Ice cream that spends more time on your cone and less time dripping down your fingers is closer to becoming a reality, thanks to researchers at the Universidad Pontificia Bolivariana in Colombia and the University of Guelph in Canada. According to findings presented by the team of scientists at the 255th National Meeting and Exposition of the American Chemical Society, fibers harvested from leftover banana plants could be the key to thicker, slower-melting ice cream.
The researchers started out investigating potential uses for banana plants that have already borne fruit. Banana fruit stems, or rachis, are usually treated as waste, but they contain tiny fibers that can change the consistency of foods. When mixed with ice cream, researchers found that these fibers, called cellulose nanofibrils or CNF, create a product that melts at a much slower rate than conventional ice cream. The addition of CNF also extends the ice cream's shelf life and makes it more stable when subjected to changing temperatures.

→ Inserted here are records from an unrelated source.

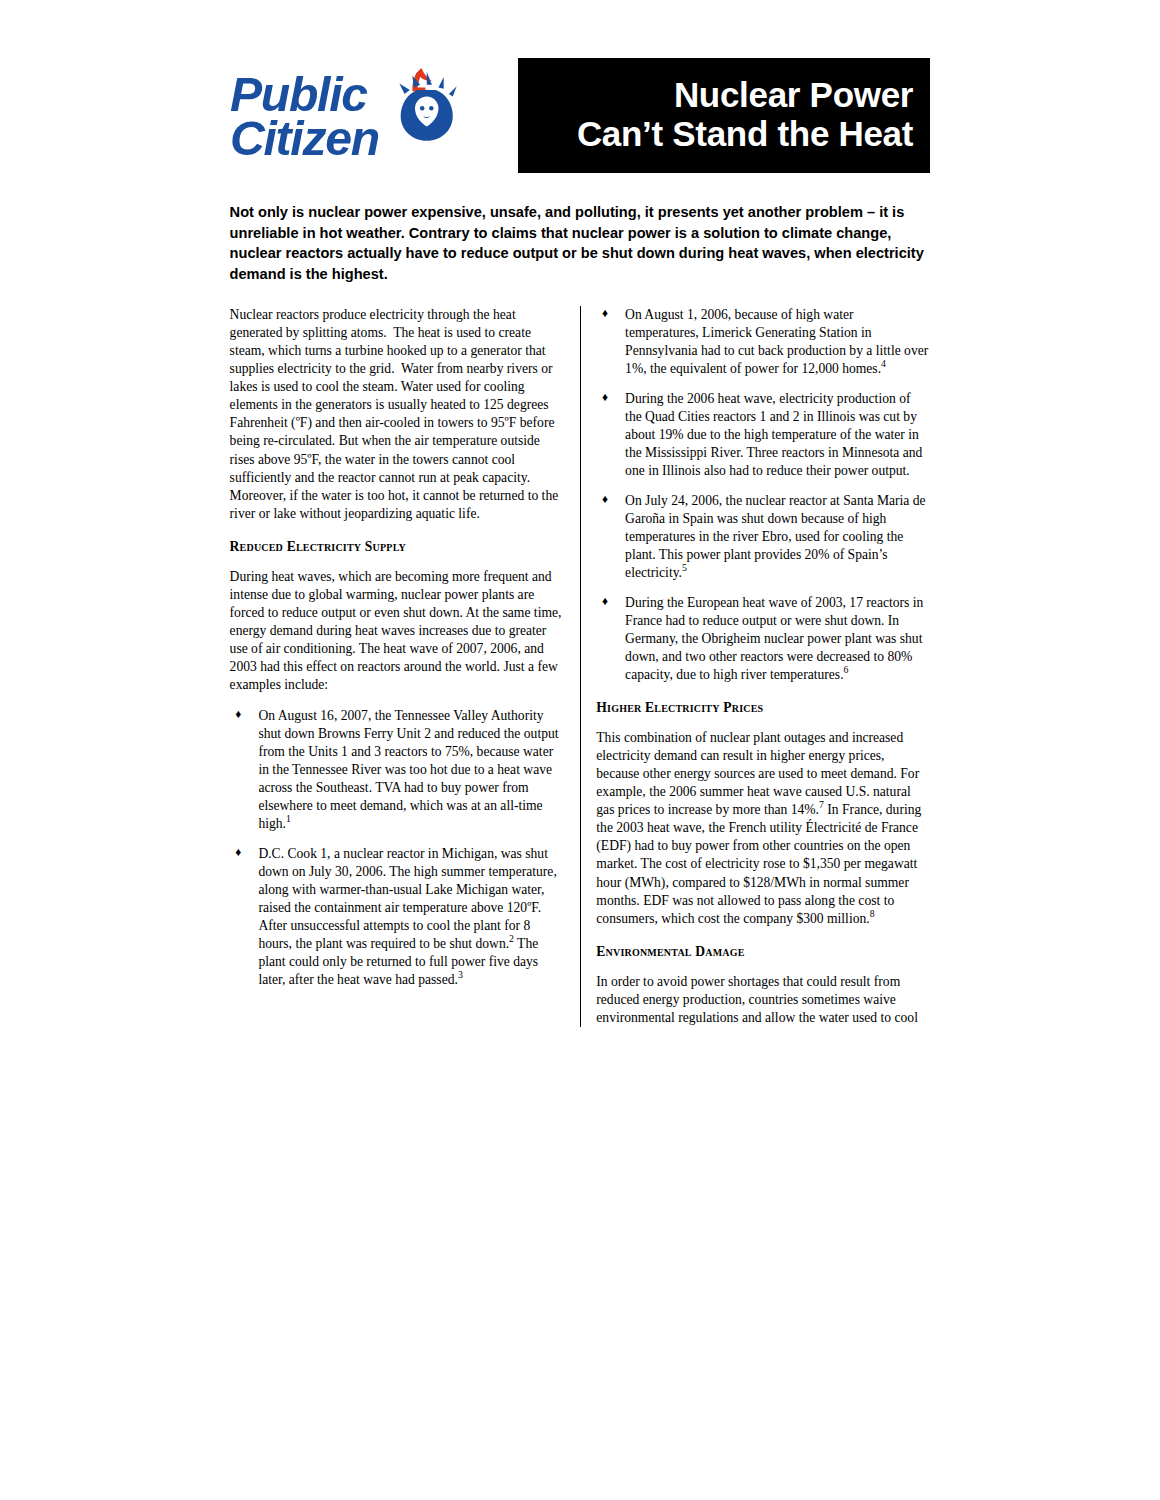Public Citizen
Nuclear Power
Can’t Stand the Heat
Not only is nuclear power expensive, unsafe, and polluting, it presents yet another problem – it is unreliable in hot weather. Contrary to claims that nuclear power is a solution to climate change, nuclear reactors actually have to reduce output or be shut down during heat waves, when electricity demand is the highest.
Nuclear reactors produce electricity through the heat generated by splitting atoms. The heat is used to create steam, which turns a turbine hooked up to a generator that supplies electricity to the grid. Water from nearby rivers or lakes is used to cool the steam. Water used for cooling elements in the generators is usually heated to 125 degrees Fahrenheit (ºF) and then air-cooled in towers to 95ºF before being re-circulated. But when the air temperature outside rises above 95ºF, the water in the towers cannot cool sufficiently and the reactor cannot run at peak capacity. Moreover, if the water is too hot, it cannot be returned to the river or lake without jeopardizing aquatic life.
Reduced Electricity Supply
During heat waves, which are becoming more frequent and intense due to global warming, nuclear power plants are forced to reduce output or even shut down. At the same time, energy demand during heat waves increases due to greater use of air conditioning. The heat wave of 2007, 2006, and 2003 had this effect on reactors around the world. Just a few examples include:
On August 16, 2007, the Tennessee Valley Authority shut down Browns Ferry Unit 2 and reduced the output from the Units 1 and 3 reactors to 75%, because water in the Tennessee River was too hot due to a heat wave across the Southeast. TVA had to buy power from elsewhere to meet demand, which was at an all-time high.1
D.C. Cook 1, a nuclear reactor in Michigan, was shut down on July 30, 2006. The high summer temperature, along with warmer-than-usual Lake Michigan water, raised the containment air temperature above 120ºF. After unsuccessful attempts to cool the plant for 8 hours, the plant was required to be shut down.2 The plant could only be returned to full power five days later, after the heat wave had passed.3
On August 1, 2006, because of high water temperatures, Limerick Generating Station in Pennsylvania had to cut back production by a little over 1%, the equivalent of power for 12,000 homes.4
During the 2006 heat wave, electricity production of the Quad Cities reactors 1 and 2 in Illinois was cut by about 19% due to the high temperature of the water in the Mississippi River. Three reactors in Minnesota and one in Illinois also had to reduce their power output.
On July 24, 2006, the nuclear reactor at Santa Maria de Garoña in Spain was shut down because of high temperatures in the river Ebro, used for cooling the plant. This power plant provides 20% of Spain’s electricity.5
During the European heat wave of 2003, 17 reactors in France had to reduce output or were shut down. In Germany, the Obrigheim nuclear power plant was shut down, and two other reactors were decreased to 80% capacity, due to high river temperatures.6
Higher Electricity Prices
This combination of nuclear plant outages and increased electricity demand can result in higher energy prices, because other energy sources are used to meet demand. For example, the 2006 summer heat wave caused U.S. natural gas prices to increase by more than 14%.7 In France, during the 2003 heat wave, the French utility Électricité de France (EDF) had to buy power from other countries on the open market. The cost of electricity rose to $1,350 per megawatt hour (MWh), compared to $128/MWh in normal summer months. EDF was not allowed to pass along the cost to consumers, which cost the company $300 million.8
Environmental Damage
In order to avoid power shortages that could result from reduced energy production, countries sometimes waive environmental regulations and allow the water used to cool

"The fibers could lead to the development of a thicker and more palatable dessert, which would take longer to melt," researcher Robin Zuluaga Gallego said in a press statement. "This would allow for a more relaxing and enjoyable experience with the food, especially in warm weather."
Ice cream made with banana plant fibers offers another benefit: The plant material adds creaminess and body to the mixture, potentially replacing some of the fat that ice cream typically relies on for its texture.
These scientists aren't the first innovators to make progress on the non-melting ice cream front. Researchers in Japan made a similar concoction using polyphenol liquid extracted from strawberries, and astronaut ice cream, though definitely not creamy, avoids the melting problem through freeze-drying.